At $2,021.73 per troy ounce ($65,000 per kilo) gold is trading close to a record high. Ultra-low interest rates, inflated equity prices and the possibility of QE-driven inflation down the line have encouraged some investors to stock up with John Maynard Keynes’s “barbarous relic” because they have no better idea. Safe-haven currencies are not keeping pace.
The price of gold is up by 33% in USD terms from its level at the beginning of the year. The JPY is 3% higher and the CHF is 6% firmer. So it is not simply that investors are seeking safety, they are recognising that 0.12% return on one-year US Treasury bills and the roughly 0.12% cost of storing gold do not tell the whole story: With US inflation currently at 0.6%, holding those Treasuries generates a net annual loss of 0.48% as inflation eats five times as much as the yield brings in.
Of course, there is no yield whatsoever from gold. Investors buy it in the hope that its price will go up. Which is fine as long as it does, and as long as they accept that the market for gold is nowhere near as deep and liquid as the currency market. Gold is a commodity, not a currency.
There was a little more movement among currencies yesterday than on Monday but no clear trend towards, or away from, risk. The Australian dollar won the day, taking a cent and a quarter from sterling, and the Canadian dollar came second with a one-cent gain. The US dollar narrowly stole last place from sterling, dropping a seventh of a cent.
The economic data brought nothing to the debate during the London session. Eurozone producer (factory gate) prices rose 0.7% in June and were 3.7% lower on the year. Canada’s manufacturing sector purchasing managers’ index came in much stronger than forecast, five points higher on the month at 52.9, and sent the Loonie higher. US factory orders rose by 6.2% in June after a 7.7% increase in May.
Overnight jobs numbers from New Zealand revealed that total employment fell 0.4% in the second quarter while unemployment also fell from 4.2% to 4%. Both numbers were much better than expected, though the NZD could manage no better than an average performance on the day.
PMIs round two
This time it’s services.

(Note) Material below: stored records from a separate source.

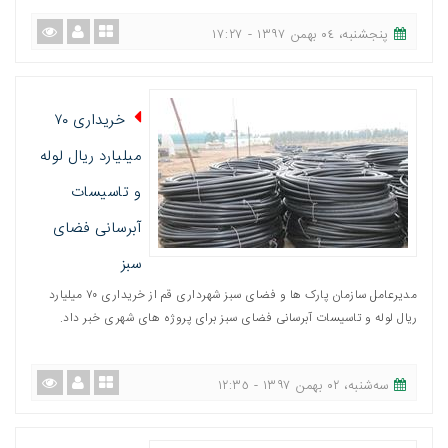
پنجشنبه، ٠٤ بهمن ١٣٩٧ - ١٧:٢٧
خریداری ۷۰
میلیارد ریال لوله
و تاسیسات
آبرسانی فضای
سبز
مدیرعامل سازمان پارک ها و فضای سبز شهرداری قم از خریداری ۷۰ میلیارد
ریال لوله و تاسیسات آبرسانی فضای سبز برای پروژه های شهری خبر داد.
ﺳﻪشنبه، ٠٢ بهمن ١٣٩٧ - ١٢:٣٥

Today’s PMIs for July will be examined for confirmation that activity in most countries’ services sectors continued to recover following their Covid-induced trough. Early signs are that they could be disappointing.

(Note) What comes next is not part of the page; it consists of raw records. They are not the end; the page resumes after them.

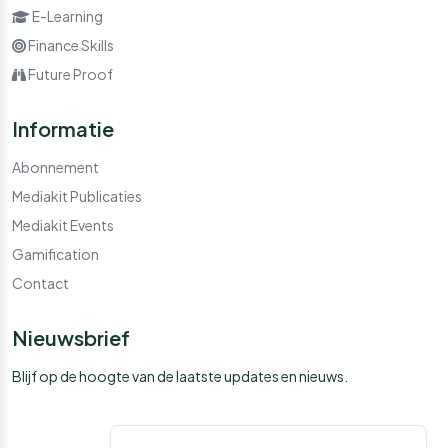
E-Learning
Finance Skills
Future Proof
Informatie
Abonnement
Mediakit Publicaties
Mediakit Events
Gamification
Contact
Nieuwsbrief
Blijf op de hoogte van de laatste updates en nieuws.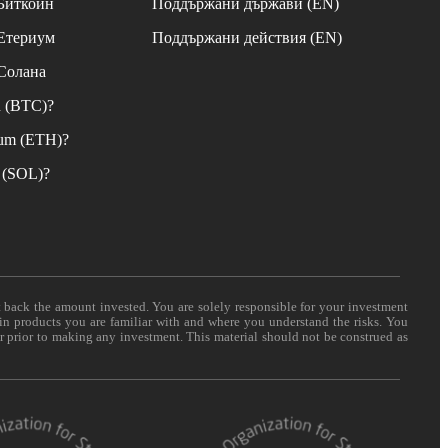
 Биткойн
Поддържани държави (EN)
 Етериум
Поддържани действия (EN)
 Солана
n (BTC)?
eum (ETH)?
 (SOL)?
t back the amount invested. You are solely responsible for your investment
 in products you are familiar with and where you understand the risks. You
er prior to making any investment. This material should not be construed as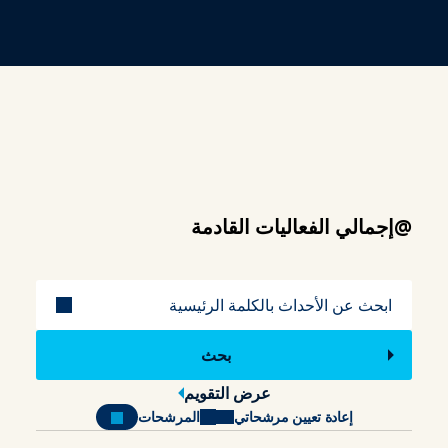
@إجمالي الفعاليات القادمة
عنوان
عرض التقويم
إعادة تعيين مرشحاتي
المرشحات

Australia opened the bidding with a quarter-point deterioration to a still-healthy 58.2 for services and a composite reading of 57.8. Japan festered at 45.4, less than half a point higher on the month. China’s Caixin services PMI was another faller, down by more than four points at 54.1. Spain’s 51.9 was also unexpectedly lower by three quarters of a point at 51.9.
Britain's services PMI just missed the forecast of 56.6, coming in at 56.5 in July, up from 47.1 in June. This puts the sector in the growth zone, and marks the fastest increase in five years, although this is largely due to the low base after the record low of 13.4 in April. The major Eurozone services PMIs are predicted to range from 51.1 in Italy to 57.8 in France. The two US readings are expected to remain divergent, with a 55 from ISM and a 49.6 from Markit. Ahead of London’s opening tomorrow the Bank of England will report on its latest interest rate decision.